Alana drove very slowly down Telegraph toward Oakland, turning left on Alcatraz and right again just before College Avenue. Nice neighborhood. She pulled up in front of the basic brown shingle with red trim on lots of casement windows. Big dark tree in the front yard. Two flats, upper and lower. I followed her up the stairs. Converted, I thought, burping slightly with the effort of climbing, from a single-family house.

She led me into the kitchen and sat me down at a table with a red-and-white-checkered tablecloth. Bentwood chairs, four of them. New cabinets. New floor. She was weaving around on it, making coffee. I offered to help. She waved me away with a shoo-fly gesture.

“Nice place,” I said smoothly.

She was concentrating hard on measuring the coffee into the top of the Melitta. “Thank you. Had it converted after the divorce so I could rent out part of it.”
Well, good,
I thought. I hated to think of her without something to fall back on. She seemed softer than most of the women I’d known, as though her emotional life had been too painful and the pain had destroyed her elasticity.

She got the coffee measured and the kettle on to boil and sat down across from me. The kitchen light, stark above us, showed every line in her face. She looked tired. I guessed that I did, too, and that the bags under my eyes were standing out in high relief and my incipient whiskers were making my face look a little dirty. I took her hand.

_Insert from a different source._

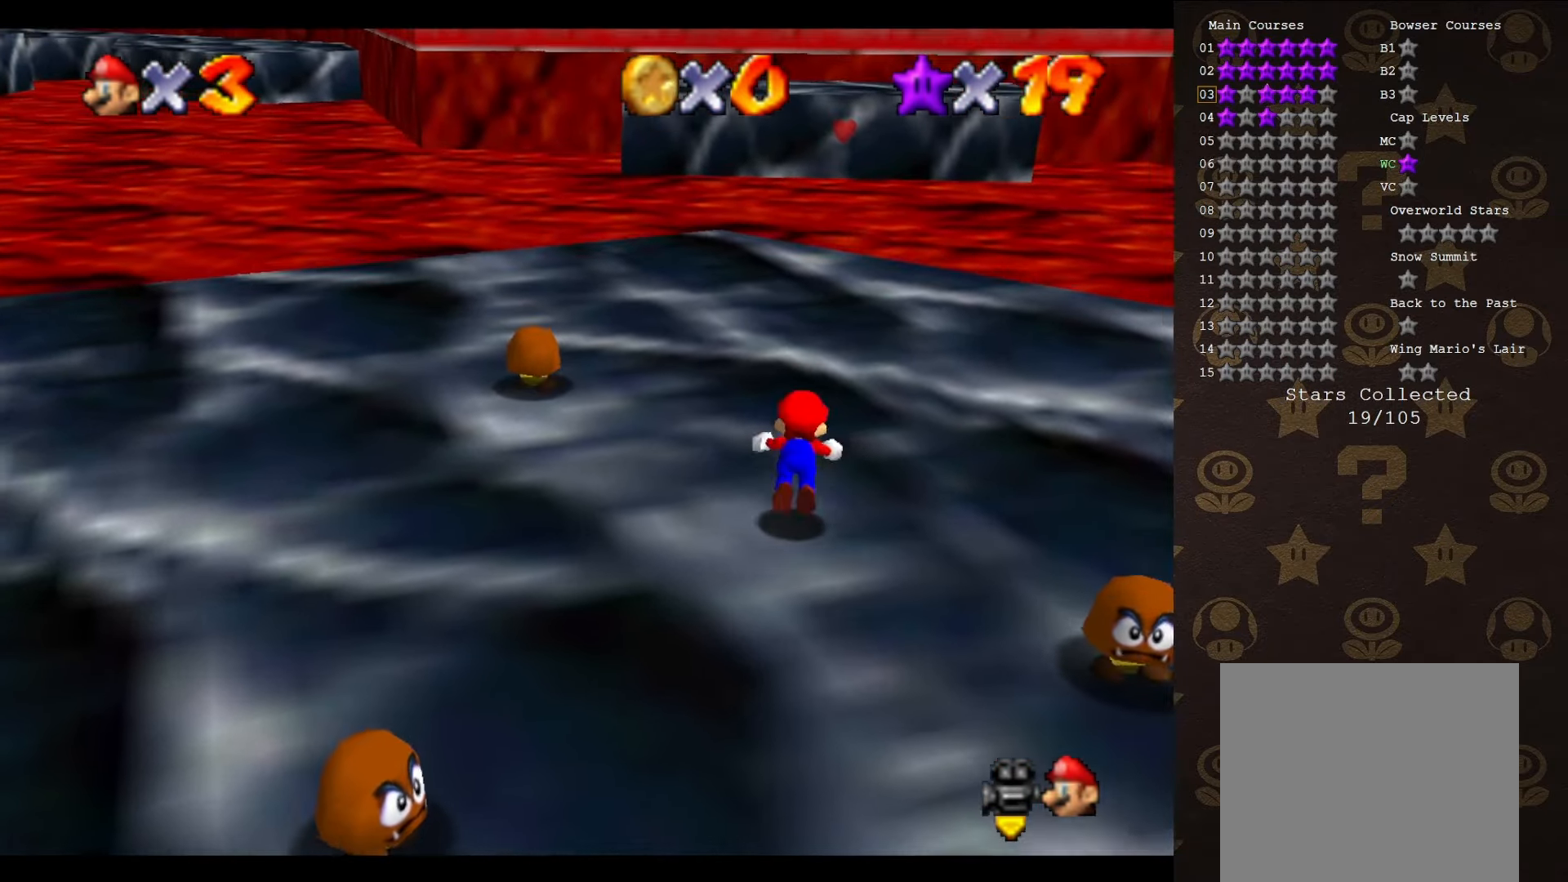
{"buttons": ["A"], "left_stick": "up", "events": [[383, "A", "down"], [416, "B", "up"]]}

“Alana, I want to thank you for the help you’ve given me. You’re a good and loyal friend, and I swear to you that you will never read a bad word about Margaret Bursky that was written by me.” Easy enough to promise that. I wasn’t going to write any words at all if I could help it.

She looked into my eyes. “I think you’re a nice man, Jake. I hope I’m right about that.” The water boiled and she poured it through the coffee.

“Smells like French roast,” I said.

“Of course,” she replied.

We took our coffee into the living room, where one lamp was burning next to the couch. She sat down and patted the cushion next to her. Comfortable couch. I set my coffee down on the coffee table. So did she. The light was softer than in the kitchen. Neither one of us had to be disturbed by the sight of the other’s life history engraved on flesh. She put her hand up and touched the back of my neck.

“I think,” I said, “that you’re a nice woman.”

“No,” she whispered, “I’m not. I won’t fall in love with you. I’ll just use you a few times and dump you before you have a chance to dump me. I’m not a fool, and I’m no longer fooled by romance.”